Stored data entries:

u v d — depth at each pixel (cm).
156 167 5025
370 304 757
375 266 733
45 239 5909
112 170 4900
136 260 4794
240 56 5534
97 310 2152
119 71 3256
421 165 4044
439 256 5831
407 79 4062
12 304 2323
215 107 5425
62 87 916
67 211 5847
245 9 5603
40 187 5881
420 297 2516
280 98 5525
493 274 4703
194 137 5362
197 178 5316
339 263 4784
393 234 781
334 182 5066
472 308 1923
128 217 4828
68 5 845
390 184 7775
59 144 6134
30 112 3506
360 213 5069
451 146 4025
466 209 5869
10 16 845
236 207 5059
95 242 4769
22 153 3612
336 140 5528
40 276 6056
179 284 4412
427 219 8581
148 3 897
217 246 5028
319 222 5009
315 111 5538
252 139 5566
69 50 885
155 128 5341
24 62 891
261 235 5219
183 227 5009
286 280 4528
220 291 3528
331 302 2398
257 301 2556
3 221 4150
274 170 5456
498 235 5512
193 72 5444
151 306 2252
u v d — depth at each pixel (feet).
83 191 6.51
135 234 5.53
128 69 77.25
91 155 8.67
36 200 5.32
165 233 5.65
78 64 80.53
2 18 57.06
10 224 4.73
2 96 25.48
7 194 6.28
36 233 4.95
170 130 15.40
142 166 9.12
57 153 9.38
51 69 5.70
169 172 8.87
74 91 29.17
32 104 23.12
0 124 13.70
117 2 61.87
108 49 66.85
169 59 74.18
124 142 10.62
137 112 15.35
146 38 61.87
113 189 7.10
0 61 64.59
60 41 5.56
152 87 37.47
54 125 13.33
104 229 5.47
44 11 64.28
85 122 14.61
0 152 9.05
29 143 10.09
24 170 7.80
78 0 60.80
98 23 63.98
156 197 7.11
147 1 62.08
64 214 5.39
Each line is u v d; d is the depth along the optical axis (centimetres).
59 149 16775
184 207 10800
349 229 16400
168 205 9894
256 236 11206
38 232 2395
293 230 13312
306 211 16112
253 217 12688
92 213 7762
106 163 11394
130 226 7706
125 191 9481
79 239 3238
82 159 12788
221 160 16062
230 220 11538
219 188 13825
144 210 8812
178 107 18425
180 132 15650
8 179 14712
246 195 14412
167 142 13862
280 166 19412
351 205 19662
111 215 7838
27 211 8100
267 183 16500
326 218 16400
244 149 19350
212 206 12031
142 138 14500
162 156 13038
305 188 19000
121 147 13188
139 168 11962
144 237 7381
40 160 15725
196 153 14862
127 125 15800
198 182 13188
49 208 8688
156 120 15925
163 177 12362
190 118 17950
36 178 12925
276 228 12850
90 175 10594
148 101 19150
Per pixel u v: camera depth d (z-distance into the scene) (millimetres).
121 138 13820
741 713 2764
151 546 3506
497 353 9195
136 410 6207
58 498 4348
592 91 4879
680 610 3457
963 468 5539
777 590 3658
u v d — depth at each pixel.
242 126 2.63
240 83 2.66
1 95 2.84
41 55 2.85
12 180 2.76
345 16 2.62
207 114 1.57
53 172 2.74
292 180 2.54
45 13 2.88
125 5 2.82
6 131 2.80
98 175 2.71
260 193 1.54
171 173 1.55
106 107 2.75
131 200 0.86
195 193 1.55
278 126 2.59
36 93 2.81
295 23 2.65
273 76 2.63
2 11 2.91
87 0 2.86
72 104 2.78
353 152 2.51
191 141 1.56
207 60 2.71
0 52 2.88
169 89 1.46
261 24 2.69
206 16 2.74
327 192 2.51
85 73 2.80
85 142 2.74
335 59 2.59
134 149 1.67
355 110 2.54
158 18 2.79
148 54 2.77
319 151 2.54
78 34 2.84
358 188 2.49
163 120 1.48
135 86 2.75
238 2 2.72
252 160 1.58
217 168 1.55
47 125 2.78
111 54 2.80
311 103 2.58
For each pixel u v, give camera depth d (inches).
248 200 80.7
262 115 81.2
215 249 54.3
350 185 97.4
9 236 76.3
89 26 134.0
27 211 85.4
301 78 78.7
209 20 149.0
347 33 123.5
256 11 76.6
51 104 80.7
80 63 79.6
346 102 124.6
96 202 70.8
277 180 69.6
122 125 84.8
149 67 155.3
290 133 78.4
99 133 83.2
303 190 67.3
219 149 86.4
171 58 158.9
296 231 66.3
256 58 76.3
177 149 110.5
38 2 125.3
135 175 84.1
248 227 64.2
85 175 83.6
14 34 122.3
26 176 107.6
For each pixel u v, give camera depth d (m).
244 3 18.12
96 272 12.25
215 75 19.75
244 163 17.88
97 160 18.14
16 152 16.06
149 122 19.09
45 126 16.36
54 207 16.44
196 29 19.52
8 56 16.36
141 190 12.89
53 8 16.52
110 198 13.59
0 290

...

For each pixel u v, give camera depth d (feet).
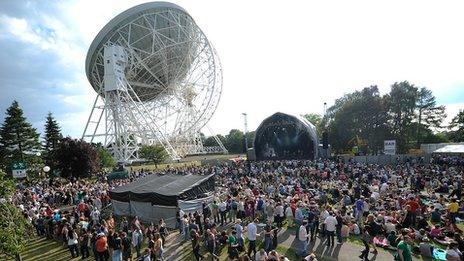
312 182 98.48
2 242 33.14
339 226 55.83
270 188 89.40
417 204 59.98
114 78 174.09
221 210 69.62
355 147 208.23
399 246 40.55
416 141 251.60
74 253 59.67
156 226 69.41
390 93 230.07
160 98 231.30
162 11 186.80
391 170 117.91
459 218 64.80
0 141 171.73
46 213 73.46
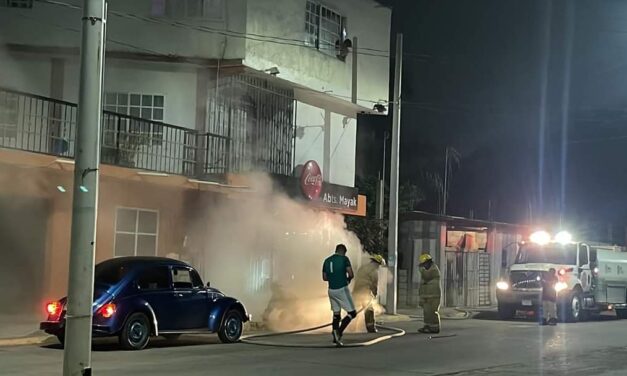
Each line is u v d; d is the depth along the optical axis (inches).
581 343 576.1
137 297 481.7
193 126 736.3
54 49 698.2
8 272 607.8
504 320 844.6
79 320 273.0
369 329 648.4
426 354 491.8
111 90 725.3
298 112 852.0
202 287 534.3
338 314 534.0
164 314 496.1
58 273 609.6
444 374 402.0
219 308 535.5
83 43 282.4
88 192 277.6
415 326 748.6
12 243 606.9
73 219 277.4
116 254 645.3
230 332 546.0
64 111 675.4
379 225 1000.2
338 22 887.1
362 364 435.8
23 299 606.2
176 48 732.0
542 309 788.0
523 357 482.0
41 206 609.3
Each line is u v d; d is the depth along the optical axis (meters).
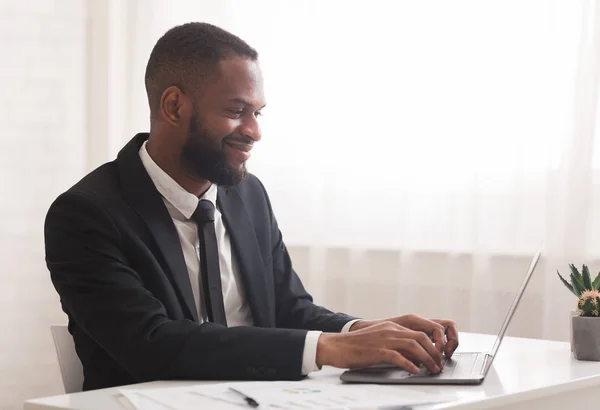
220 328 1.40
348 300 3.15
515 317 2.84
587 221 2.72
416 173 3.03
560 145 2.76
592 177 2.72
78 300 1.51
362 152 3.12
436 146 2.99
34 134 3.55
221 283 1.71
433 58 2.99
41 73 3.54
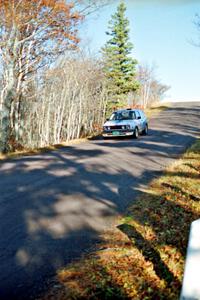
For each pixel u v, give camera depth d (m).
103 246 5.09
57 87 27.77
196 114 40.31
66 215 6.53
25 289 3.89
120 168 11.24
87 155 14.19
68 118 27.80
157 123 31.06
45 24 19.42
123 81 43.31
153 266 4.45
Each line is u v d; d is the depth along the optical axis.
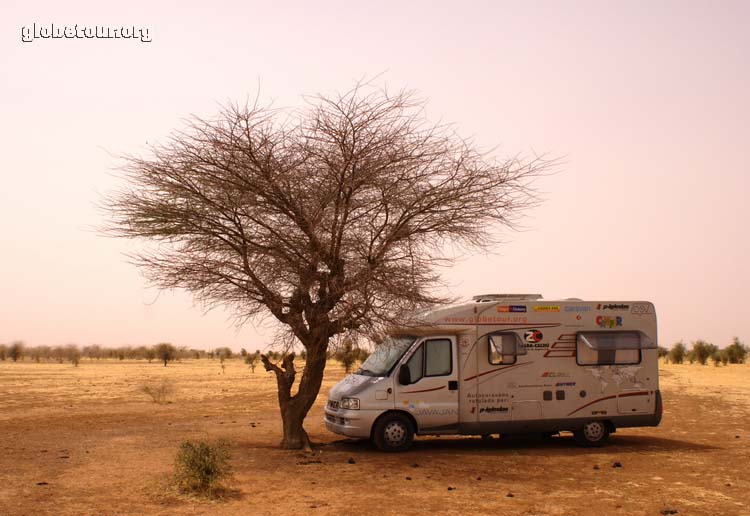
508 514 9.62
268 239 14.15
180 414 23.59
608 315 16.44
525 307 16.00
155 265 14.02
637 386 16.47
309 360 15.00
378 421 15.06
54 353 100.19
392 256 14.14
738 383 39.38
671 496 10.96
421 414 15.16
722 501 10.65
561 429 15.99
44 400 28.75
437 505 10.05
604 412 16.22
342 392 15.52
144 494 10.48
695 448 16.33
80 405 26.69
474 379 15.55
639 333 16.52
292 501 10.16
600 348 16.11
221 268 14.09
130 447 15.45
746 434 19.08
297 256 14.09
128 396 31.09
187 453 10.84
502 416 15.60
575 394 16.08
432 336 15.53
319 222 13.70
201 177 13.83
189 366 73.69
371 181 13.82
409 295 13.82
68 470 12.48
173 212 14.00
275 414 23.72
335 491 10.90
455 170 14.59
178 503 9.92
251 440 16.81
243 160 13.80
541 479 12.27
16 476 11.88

■ **Exercise aim**: Copy the lines of the data above exactly as written, beginning with the line containing "137 297 481.7" and ending with the line containing "523 357 482.0", and leave out all other lines.

■ **Written reply**:
137 297 481.7
193 126 736.3
54 49 698.2
8 272 607.8
504 320 844.6
79 320 273.0
369 329 648.4
426 354 491.8
111 90 725.3
298 112 852.0
202 287 534.3
338 314 534.0
164 314 496.1
58 273 609.6
444 374 402.0
219 308 535.5
83 43 282.4
88 192 277.6
415 326 748.6
12 243 606.9
73 219 277.4
116 254 645.3
230 332 546.0
64 111 675.4
379 225 1000.2
338 22 887.1
362 364 435.8
23 299 606.2
176 48 732.0
542 309 788.0
523 357 482.0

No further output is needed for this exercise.